The task: Reproduce the stretch from "Currently, the primary" through "might be JavaScript." in the post on JavaScript, renaming "Phobos" to "Deimos" wherever it appears.

Googler and blogger Steve Yegge (whose keynote at OSCON I am going to miss, dammit) made a splash by porting Rails to JavaScript — specifically, the Rhino JavaScript-on-Java interpreter that is bundled with Java SE 6. He calls it “Rhino on Rails”, the clever bastard.

In an effort to increase developer productivity at Google, Steve tried to convince the company to adopt Rails (and consequently Ruby) as a programming language. When that fell on deaf ears (Google really does not want to increase the number of languages that must be supported by their infrastructure), Steve decided to do what any other frustrated programmer would do: he ported Rails to JavaScript. Line by line. In 6 months. Working 2000 hours. Steve is a coding stud.

And he is not alone: witness Project Phobos.

Phobos is a lightweight, scripting-friendly, web application environment running on the Java platform.

It comes with a set of plugins for the NetBeans IDE that cover the complete development process. These include a fully-featured debugger; wizards to help you get started faster; a palette of Ajax widgets that can be dropped on a page, thanks to jMaki; and the ability to generate a standard web application for deployment on any servlet container or Java EE application server.

Currently, the primary language supported by Phobos is JavaScript. By leveraging JavaScript on the server, Phobos allows developers to use the same language on the client and server tier of a web application, eliminating the impedance mismatch that characterizes other approaches to Ajax.

Digging farther back in Steve Yegge’s archive, one finds he has been thinking along these lines for some time:

JavaScript is probably the most important language in the world today. Funny, huh? You’d think it would be Java or C++ or something. But I think it just might be JavaScript.

For one thing, despite JavaScript’s inevitable quirks and flaws and warts and hairy boogers and severe body odor, it possesses that magical property that you can get stuff done really fast with it…

See, JavaScript has a captive audience. It’s one of those languages you just have to know, or you get to miss out on Web programming, and in case you hadn’t noticed, thick clients are like Big Hair these days. Most non-technical people I know pretty much live in their browsers, and they only emerge periodically to stare in puzzlement at iTunes or a game or something, and wonder why isn’t it in the browser, because everything else useful seems to be. It’s where the whole world is. To non-technical people, of course. Which is, like, practically everyone.

What other language is supported, in a reasonably cross-platform manner, on the Windows, MacOS X, and Linux native APIs, the Java virtual machine, the .Net virtual machine, the Parrot virtual machine, the Flash runtime, the Silverlight runtime, and 99% of the web browsers in the world? (And, oh yeah, what’s that new thingamajig from Apple? I vaguely remember reading something about it. Can’t seem to recall the name…) In other words, JavaScript not only runs on every platform of interest; it is the only language that runs on every platform. [1]

JavaScript isn’t winning the fight to be the Next Big Language; it’s already won.

[1] Actually, I don’t know if it runs natively on PlayStation3 and XBox 360. But given the little-bitty interpreter and the great big storage media, the games could ship with their own JS runtime and not miss the space.

Brendan Explains the Value of Forking

Saturday, June 23rd, 2007

Okay, I have nothing really to add on this, but this blog entry by Brendan Eich, inventor of JavaScript, was simply so brilliant I had to point it out:

Forking is an extreme point in a continuum of options that exist with open source. The option to fork must exist as a feedback mechanism, but it need not be used in order for users to gain benefits not available with closed source and proprietary standards. Forking can be the right thing, or it can be a kind of mutually-assured-destruction option that keeps everyone acting in the interest of not forking.

Forking is not evil. The right to fork is a feature, not a bug. (And this makes Sun’s long-standing resistance to open-sourcing Java — recently overcome, happy happy joy joy — out of “fear of forking” seem especially short-sighted.)

Given data:
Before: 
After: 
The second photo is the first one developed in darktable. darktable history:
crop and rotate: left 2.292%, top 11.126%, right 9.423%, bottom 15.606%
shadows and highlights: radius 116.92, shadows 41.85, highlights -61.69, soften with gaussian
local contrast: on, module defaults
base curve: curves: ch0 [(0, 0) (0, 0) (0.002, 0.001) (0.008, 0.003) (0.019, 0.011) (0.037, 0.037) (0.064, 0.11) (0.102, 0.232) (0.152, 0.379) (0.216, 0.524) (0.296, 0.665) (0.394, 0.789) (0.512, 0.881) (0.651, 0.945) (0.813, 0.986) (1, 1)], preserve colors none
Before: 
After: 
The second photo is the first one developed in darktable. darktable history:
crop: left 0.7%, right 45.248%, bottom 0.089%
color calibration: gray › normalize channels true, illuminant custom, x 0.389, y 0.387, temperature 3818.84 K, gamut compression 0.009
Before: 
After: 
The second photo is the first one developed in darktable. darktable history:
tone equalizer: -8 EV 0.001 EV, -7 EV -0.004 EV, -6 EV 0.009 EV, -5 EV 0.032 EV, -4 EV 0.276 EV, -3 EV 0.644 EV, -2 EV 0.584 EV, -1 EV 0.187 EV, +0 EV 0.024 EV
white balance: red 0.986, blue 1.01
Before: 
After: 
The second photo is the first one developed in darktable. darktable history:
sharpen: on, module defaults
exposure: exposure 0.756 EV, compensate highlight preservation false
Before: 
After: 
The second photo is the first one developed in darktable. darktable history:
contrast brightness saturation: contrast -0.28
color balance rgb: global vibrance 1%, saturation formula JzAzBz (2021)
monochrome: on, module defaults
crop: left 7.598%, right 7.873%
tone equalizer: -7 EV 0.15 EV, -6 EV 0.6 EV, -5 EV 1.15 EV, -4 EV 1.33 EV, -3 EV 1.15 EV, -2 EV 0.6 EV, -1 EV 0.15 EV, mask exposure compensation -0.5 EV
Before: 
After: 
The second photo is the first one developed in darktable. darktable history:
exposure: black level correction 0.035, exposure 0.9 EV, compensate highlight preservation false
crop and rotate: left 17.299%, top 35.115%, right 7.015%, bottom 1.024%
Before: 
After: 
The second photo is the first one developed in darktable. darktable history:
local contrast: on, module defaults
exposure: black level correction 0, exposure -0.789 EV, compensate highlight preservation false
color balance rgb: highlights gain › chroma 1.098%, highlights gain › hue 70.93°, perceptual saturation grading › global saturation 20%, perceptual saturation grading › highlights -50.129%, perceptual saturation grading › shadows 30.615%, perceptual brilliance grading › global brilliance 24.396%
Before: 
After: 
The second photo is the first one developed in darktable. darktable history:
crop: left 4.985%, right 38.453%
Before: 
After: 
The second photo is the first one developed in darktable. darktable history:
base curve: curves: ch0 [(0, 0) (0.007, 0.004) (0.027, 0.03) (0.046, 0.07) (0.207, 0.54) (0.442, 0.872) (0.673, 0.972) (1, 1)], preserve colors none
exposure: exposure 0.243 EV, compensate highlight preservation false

Written answer:
Currently, the primary language supported by Deimos is JavaScript. By leveraging JavaScript on the server, Deimos allows developers to use the same language on the client and server tier of a web application, eliminating the impedance mismatch that characterizes other approaches to Ajax.

Digging farther back in Steve Yegge’s archive, one finds he has been thinking along these lines for some time:

JavaScript is probably the most important language in the world today. Funny, huh? You’d think it would be Java or C++ or something. But I think it just might be JavaScript.